**SOURCE MATERIAL:**
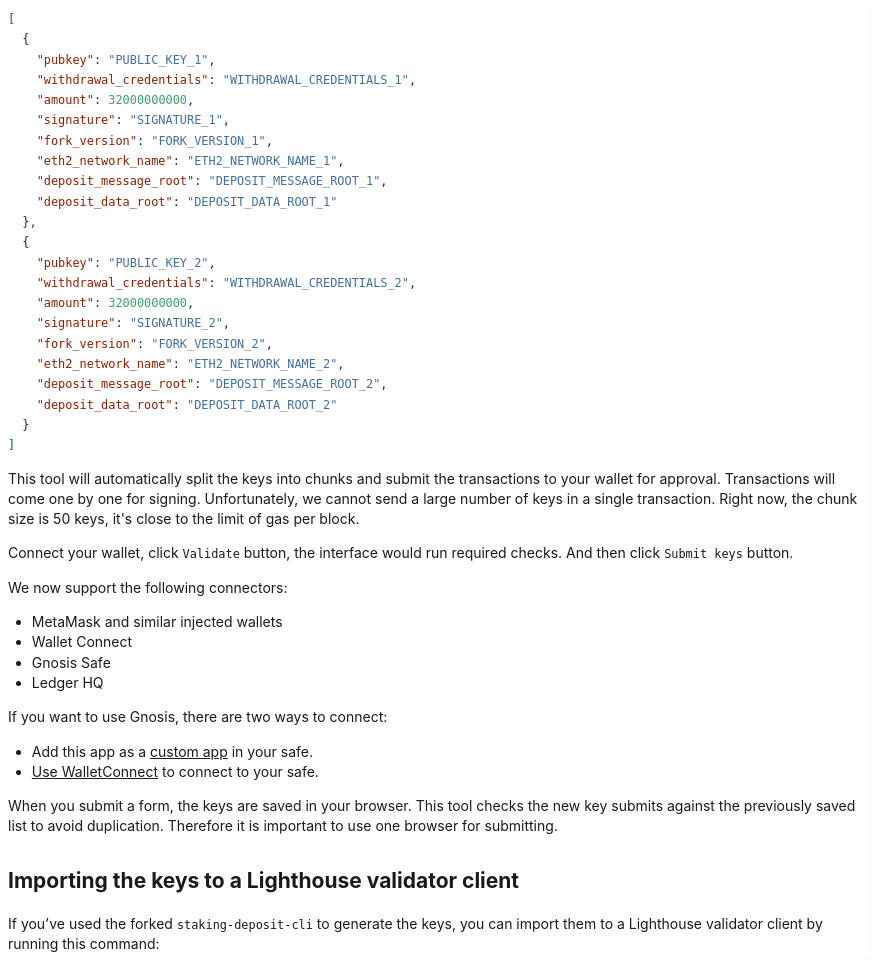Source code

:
 ```json
[
  {
    "pubkey": "PUBLIC_KEY_1",
    "withdrawal_credentials": "WITHDRAWAL_CREDENTIALS_1",
    "amount": 32000000000,
    "signature": "SIGNATURE_1",
    "fork_version": "FORK_VERSION_1",
    "eth2_network_name": "ETH2_NETWORK_NAME_1",
    "deposit_message_root": "DEPOSIT_MESSAGE_ROOT_1",
    "deposit_data_root": "DEPOSIT_DATA_ROOT_1"
  },
  {
    "pubkey": "PUBLIC_KEY_2",
    "withdrawal_credentials": "WITHDRAWAL_CREDENTIALS_2",
    "amount": 32000000000,
    "signature": "SIGNATURE_2",
    "fork_version": "FORK_VERSION_2",
    "eth2_network_name": "ETH2_NETWORK_NAME_2",
    "deposit_message_root": "DEPOSIT_MESSAGE_ROOT_2",
    "deposit_data_root": "DEPOSIT_DATA_ROOT_2"
  }
]
```

This tool will automatically split the keys into chunks and submit the transactions to your wallet for approval. Transactions will come one by one for signing. Unfortunately, we cannot send a large number of keys in a single transaction. Right now, the chunk size is 50 keys, it's close to the limit of gas per block.

Connect your wallet, click `Validate` button, the interface would run required checks. And then click `Submit keys` button.

We now support the following connectors:

- MetaMask and similar injected wallets
- Wallet Connect
- Gnosis Safe
- Ledger HQ

If you want to use Gnosis, there are two ways to connect:

- Add this app as a [custom app] in your safe.
- [Use WalletConnect] to connect to your safe.

When you submit a form, the keys are saved in your browser. This tool checks the new key submits against the previously saved list to avoid duplication. Therefore it is important to use one browser for submitting.

[mainnet web interface for submitting the keys]: https://operators.lido.fi/submitter
[testnet web interface for submitting the keys]: https://operators.testnet.fi/submitter
[custom app]: https://help.gnosis-safe.io/en/articles/4022030-add-a-custom-safe-app
[use walletconnect]: https://help.gnosis-safe.io/en/articles/4356253-walletconnect-safe-app

## Importing the keys to a Lighthouse validator client

If you’ve used the forked `staking-deposit-cli` to generate the keys, you can import them to a
Lighthouse validator client by running this command:


[bls12-381]: https://ethresear.ch/t/pragmatic-signature-aggregation-with-bls/2105
[as defined in the spec]: https://github.com/ethereum/annotated-spec/blob/master/phase0/beacon-chain.md#depositmessage
[explorer]: https://etherscan.io/address/0xb9d7934878b5fb9610b3fe8a5e441e8fad7e293f
[`lido.getwithdrawalcredentials()`]: https://github.com/lidofinance/lido-dao/blob/971ac8f/contracts/0.4.24/Lido.sol#L312
[etherscan page for the mainnet-deployed lido]: https://etherscan.io/address/0xae7ab96520de3a18e5e111b5eaab095312d7fe84#readProxyContract
[etherscan page for the prater-deployed lido]: https://goerli.etherscan.io/address/0x1643E812aE58766192Cf7D2Cf9567dF2C37e9B7F#readProxyContract
[`lib/abi/lido.json`]: https://github.com/lidofinance/lido-dao/blob/971ac8f/lib/abi/Lido.json
[`staking-deposit-cli`]: https://github.com/ethereum/staking-deposit-cli/releases
[`addsigningkeysoperatorbh` function]: https://github.com/lidofinance/lido-dao/blob/971ac8f/contracts/0.4.24/nos/NodeOperatorsRegistry.sol#L250
[`getoperators()` function]: https://github.com/lidofinance/lido-dao/blob/971ac8f/contracts/0.4.24/Lido.sol#L361
[`lib/abi/nodeoperatorsregistry.json`]: https://github.com/lidofinance/lido-dao/blob/971ac8f/lib/abi/NodeOperatorsRegistry.json
[`nodeoperatorsregistry.getnodeoperator`]: https://github.com/lidofinance/lido-dao/blob/971ac8f/contracts/0.4.24/nos/NodeOperatorsRegistry.sol#L335
[mainnet lido node operator dashboard]: https://operators.lido.fi
[testnet lido node operator dashboard]: https://operators.testnet.fi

**WHAT TO DO:**
From the records above, print only the lines between the one holding "- MetaMask and similar injected wallets" and the one holding "- [Use WalletConnect]", inclusive, exactly as they stand.

**RESPONSE TO THIS TASK:**
- MetaMask and similar injected wallets
- Wallet Connect
- Gnosis Safe
- Ledger HQ

If you want to use Gnosis, there are two ways to connect:

- Add this app as a [custom app] in your safe.
- [Use WalletConnect] to connect to your safe.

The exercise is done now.